Sri Lankan President Mahinda Rajapakse yesterday rejected international calls to withdraw troops from the island’s former war zone as he marked the third anniversary of crushing Tamil rebels.
Rajapakse, in a national address, said he could not dismantle military camps in the embattled regions and undermine national security in a country emerging from nearly four decades of ethnic bloodshed.
“The diaspora has not stopped their activities [against Sri Lanka],” Rajapakse said, referring to Tamil separatists abroad. “It is no secret that LTTE [Liberation Tigers of Tamil Eelam] leaders are freely operating abroad.”
“Some are shouting ‘remove camps, remove camps,’” Rajapakse said in his televised speech made at a military parade grounds in the capital.
“These camps are not in another country.
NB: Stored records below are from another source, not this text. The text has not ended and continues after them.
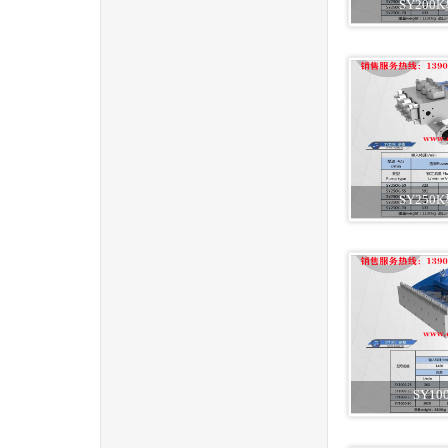
SY20
SY25
SY1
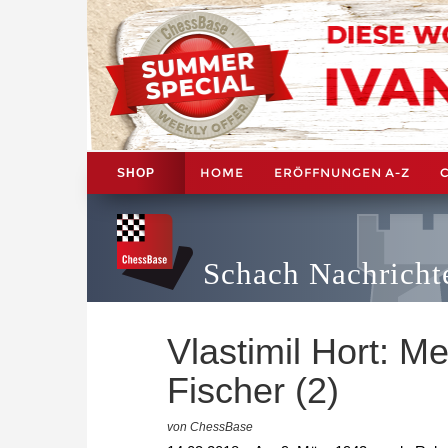
HOME
ERÖFFNUNGEN A-Z
SHOP
Schach Nachricht
Vlastimil Hort: M
Fischer (2)
von ChessBase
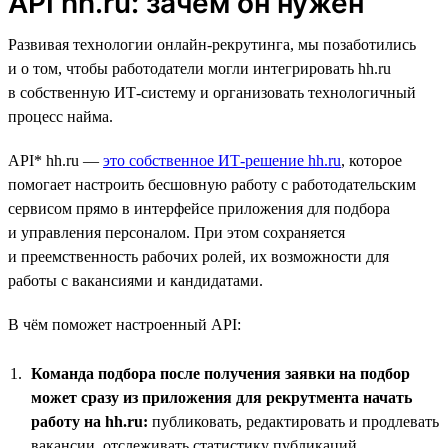
API hh.ru: зачем он нужен
Развивая технологии онлайн-рекрутинга, мы позаботились
и о том, чтобы работодатели могли интегрировать hh.ru
в собственную ИТ-систему и организовать технологичный
процесс найма.
API* hh.ru —
это собственное ИТ-решение hh.ru
, которое
помогает настроить бесшовную работу с работодательским
сервисом прямо в интерфейсе приложения для подбора
и управления персоналом. При этом сохраняется
и преемственность рабочих ролей, их возможности для
работы с вакансиями и кандидатами.
В чём поможет настроенный API:
Команда подбора после получения заявки на подбор
может сразу из приложения для рекрутмента начать
работу на hh.ru:
публиковать, редактировать и продлевать
вакансии, отслеживать статистику публикаций,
We have troops elsewhere in the country as well,” he added.
Rajapakse’s remarks came hours after US Secretary of State Hillary Rodham Clinton told Sri Lankan Foreign Minister Gamini Lakshman Peiris in Washington that Colombo should demilitarize the embattled north and do more to protect human rights.
Last month, a delegation of Indian lawmakers also urged Sri Lanka to pull its heavy military presence out of the northern region, where the final battles were fought and the Tamil Tigers defeated in May 2009.
Rajapakse denied that his forces were involved in the civil administration in the Tamil-dominated north, but made it clear that troops would not be removed.
“What the Eelamist [those who support the Tamil separatist cause] terrorists could not do [dislodge the army from the north] through decades of war, they are now trying to achieve through other means,” Rajapakse said. “We will not allow it.”
Rajapakse’s troops ended 37 years of ethnic bloodshed by killing the leadership of the Tamil Tigers in a no-holds-barred final offensive.
The offensive triggered allegations of war crimes with rights groups saying that up to 40,000 civilians perished in the last months of fighting alone.
The UN estimates about 100,000 people died during Sri Lanka’s ethnic conflict from 1972 to 2009.